- **Excerpt to read**
Lycos Ends AntiSpam Effort, Denies Downing Spam Sites

Lycos Europe says it is officially ending its MakeLoveNotSpam anti-spam campaign, saying the controversial campaign has accomplished its objectives. The company also said traffic from users of the MakeLoveNotSpam screensaver wasn't responsible for outages at two spammer sites targeted during the attacks.

"Lycos has decided to close down its Make Love, Not Spam website," said spokesperson Malte Pollmann. "The aim of the campaign was to ignite a debate about anti-spam measures. We feel that we have achieved this through our activity and will now continue that debate with others in the email industry. We hope that this will lead to further new and innovative solutions to the problem of spam."

The company also says a published list of sites affected by traffic from the screensaver represented "historic data" and not ongoing activity. Netcraft used the list as a guide in analyzing the screensaver's impact, monitoring three sites which Lycos cited as being hardest hit by its campaign. Our analysis found two of the three sites cited by MakeLoveNotSpam were not available, and attributed this status to traffic generated by the screensaver. Lycos Europe says its attacks on those particular sites had already ceased.

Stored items
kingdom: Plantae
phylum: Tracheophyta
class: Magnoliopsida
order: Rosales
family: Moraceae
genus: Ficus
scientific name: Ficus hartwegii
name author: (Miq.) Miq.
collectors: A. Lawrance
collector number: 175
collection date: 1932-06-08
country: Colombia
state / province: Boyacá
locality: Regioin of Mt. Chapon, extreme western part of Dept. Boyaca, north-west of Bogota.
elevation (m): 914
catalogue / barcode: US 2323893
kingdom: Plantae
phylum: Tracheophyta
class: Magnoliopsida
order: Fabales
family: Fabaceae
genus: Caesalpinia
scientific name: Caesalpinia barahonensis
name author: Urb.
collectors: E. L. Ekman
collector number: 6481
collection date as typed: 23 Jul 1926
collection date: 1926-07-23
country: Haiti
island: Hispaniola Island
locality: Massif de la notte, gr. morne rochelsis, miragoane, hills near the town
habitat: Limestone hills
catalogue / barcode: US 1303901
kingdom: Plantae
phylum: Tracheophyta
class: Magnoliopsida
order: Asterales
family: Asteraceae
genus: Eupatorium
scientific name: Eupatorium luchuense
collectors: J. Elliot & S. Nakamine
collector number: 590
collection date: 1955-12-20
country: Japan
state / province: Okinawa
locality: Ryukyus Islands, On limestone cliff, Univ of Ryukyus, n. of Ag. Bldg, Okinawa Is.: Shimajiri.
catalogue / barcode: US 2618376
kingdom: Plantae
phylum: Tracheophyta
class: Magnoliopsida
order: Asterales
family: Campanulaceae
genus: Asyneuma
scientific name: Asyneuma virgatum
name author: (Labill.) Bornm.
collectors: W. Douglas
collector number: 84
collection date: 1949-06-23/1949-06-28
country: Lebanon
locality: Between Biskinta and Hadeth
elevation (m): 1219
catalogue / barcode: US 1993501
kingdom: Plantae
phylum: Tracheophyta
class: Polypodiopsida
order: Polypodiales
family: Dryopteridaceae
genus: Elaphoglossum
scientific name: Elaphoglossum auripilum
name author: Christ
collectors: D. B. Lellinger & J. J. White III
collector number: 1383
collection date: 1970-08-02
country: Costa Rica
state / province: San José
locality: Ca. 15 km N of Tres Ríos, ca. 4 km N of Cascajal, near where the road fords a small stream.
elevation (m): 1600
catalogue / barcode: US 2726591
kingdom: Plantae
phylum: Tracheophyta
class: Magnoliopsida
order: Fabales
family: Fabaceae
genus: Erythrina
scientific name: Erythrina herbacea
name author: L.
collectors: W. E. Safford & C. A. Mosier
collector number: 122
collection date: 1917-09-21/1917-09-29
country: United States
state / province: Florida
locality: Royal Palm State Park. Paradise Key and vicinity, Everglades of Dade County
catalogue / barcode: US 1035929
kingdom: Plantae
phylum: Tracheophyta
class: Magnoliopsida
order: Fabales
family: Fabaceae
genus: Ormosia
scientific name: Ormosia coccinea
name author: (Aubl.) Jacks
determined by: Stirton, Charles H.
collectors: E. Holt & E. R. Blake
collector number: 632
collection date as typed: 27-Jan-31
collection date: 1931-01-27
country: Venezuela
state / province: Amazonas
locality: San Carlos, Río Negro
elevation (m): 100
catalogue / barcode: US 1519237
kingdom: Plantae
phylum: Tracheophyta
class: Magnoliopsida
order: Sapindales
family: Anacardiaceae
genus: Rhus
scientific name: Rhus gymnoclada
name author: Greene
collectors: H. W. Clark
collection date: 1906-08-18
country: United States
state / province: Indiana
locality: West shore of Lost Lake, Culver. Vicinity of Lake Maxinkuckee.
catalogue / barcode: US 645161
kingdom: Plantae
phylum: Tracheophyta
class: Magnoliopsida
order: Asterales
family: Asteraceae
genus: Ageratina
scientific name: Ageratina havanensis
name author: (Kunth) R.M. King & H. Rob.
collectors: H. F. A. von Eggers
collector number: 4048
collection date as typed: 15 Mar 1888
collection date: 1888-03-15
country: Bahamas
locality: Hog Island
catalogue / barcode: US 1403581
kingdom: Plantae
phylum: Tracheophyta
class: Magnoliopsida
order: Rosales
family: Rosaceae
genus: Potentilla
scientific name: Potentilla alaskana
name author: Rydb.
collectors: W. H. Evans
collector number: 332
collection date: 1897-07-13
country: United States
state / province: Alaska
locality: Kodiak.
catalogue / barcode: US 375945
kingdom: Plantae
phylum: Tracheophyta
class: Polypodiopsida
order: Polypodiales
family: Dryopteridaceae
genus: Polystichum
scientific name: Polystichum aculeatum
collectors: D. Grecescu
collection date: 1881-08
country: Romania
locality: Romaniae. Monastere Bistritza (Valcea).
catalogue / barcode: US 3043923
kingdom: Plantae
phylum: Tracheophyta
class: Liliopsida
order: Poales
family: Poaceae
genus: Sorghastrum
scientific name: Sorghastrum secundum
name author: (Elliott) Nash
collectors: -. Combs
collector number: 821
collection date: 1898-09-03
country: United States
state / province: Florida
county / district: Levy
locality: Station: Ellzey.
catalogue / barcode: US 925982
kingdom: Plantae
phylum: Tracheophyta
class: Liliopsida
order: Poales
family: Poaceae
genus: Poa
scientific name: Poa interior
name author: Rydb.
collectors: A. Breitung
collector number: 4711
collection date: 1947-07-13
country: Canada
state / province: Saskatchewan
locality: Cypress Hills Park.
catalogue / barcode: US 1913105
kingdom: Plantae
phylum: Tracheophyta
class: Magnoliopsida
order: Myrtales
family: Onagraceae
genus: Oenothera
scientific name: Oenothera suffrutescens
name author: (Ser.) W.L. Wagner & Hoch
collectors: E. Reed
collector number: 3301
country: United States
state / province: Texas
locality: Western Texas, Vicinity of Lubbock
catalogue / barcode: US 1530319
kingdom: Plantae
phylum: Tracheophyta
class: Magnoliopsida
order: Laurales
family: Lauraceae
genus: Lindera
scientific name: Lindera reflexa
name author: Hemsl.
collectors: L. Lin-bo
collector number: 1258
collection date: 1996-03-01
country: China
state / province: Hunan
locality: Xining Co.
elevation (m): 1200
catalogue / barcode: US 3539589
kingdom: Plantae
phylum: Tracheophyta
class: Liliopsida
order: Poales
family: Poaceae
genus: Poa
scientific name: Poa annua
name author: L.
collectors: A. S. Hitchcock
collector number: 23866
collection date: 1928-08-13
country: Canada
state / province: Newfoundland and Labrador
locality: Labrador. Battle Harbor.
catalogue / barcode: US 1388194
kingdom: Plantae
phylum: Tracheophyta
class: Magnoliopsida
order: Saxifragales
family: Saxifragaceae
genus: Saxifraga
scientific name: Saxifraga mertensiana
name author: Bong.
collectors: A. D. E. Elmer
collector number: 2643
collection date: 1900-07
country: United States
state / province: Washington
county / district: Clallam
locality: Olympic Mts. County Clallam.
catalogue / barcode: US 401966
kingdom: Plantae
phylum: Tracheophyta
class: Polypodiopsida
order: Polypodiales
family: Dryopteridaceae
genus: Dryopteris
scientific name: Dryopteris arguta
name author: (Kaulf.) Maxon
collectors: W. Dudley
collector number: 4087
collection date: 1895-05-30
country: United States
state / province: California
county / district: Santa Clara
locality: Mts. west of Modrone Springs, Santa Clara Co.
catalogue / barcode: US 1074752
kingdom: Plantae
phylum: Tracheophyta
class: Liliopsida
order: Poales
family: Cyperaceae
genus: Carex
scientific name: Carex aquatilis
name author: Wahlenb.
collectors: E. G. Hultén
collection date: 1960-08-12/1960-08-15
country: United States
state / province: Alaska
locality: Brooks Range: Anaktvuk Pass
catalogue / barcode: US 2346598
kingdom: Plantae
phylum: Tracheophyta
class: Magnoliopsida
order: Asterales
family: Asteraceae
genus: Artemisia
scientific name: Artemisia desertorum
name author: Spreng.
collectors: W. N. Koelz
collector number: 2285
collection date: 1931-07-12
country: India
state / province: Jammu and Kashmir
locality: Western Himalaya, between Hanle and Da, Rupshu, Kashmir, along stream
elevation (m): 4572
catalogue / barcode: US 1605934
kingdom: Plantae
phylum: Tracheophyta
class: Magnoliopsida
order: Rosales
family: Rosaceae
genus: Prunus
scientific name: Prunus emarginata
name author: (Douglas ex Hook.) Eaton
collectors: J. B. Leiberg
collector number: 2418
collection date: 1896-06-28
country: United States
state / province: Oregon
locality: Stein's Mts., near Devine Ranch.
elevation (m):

- **Activity**
Transcribe the stretch of the Lycos anti-spam article from "Lycos Ends AntiSpam" through "during the attacks.".

- **Answer to this task**
Lycos Ends AntiSpam Effort, Denies Downing Spam Sites

Lycos Europe says it is officially ending its MakeLoveNotSpam anti-spam campaign, saying the controversial campaign has accomplished its objectives. The company also said traffic from users of the MakeLoveNotSpam screensaver wasn't responsible for outages at two spammer sites targeted during the attacks.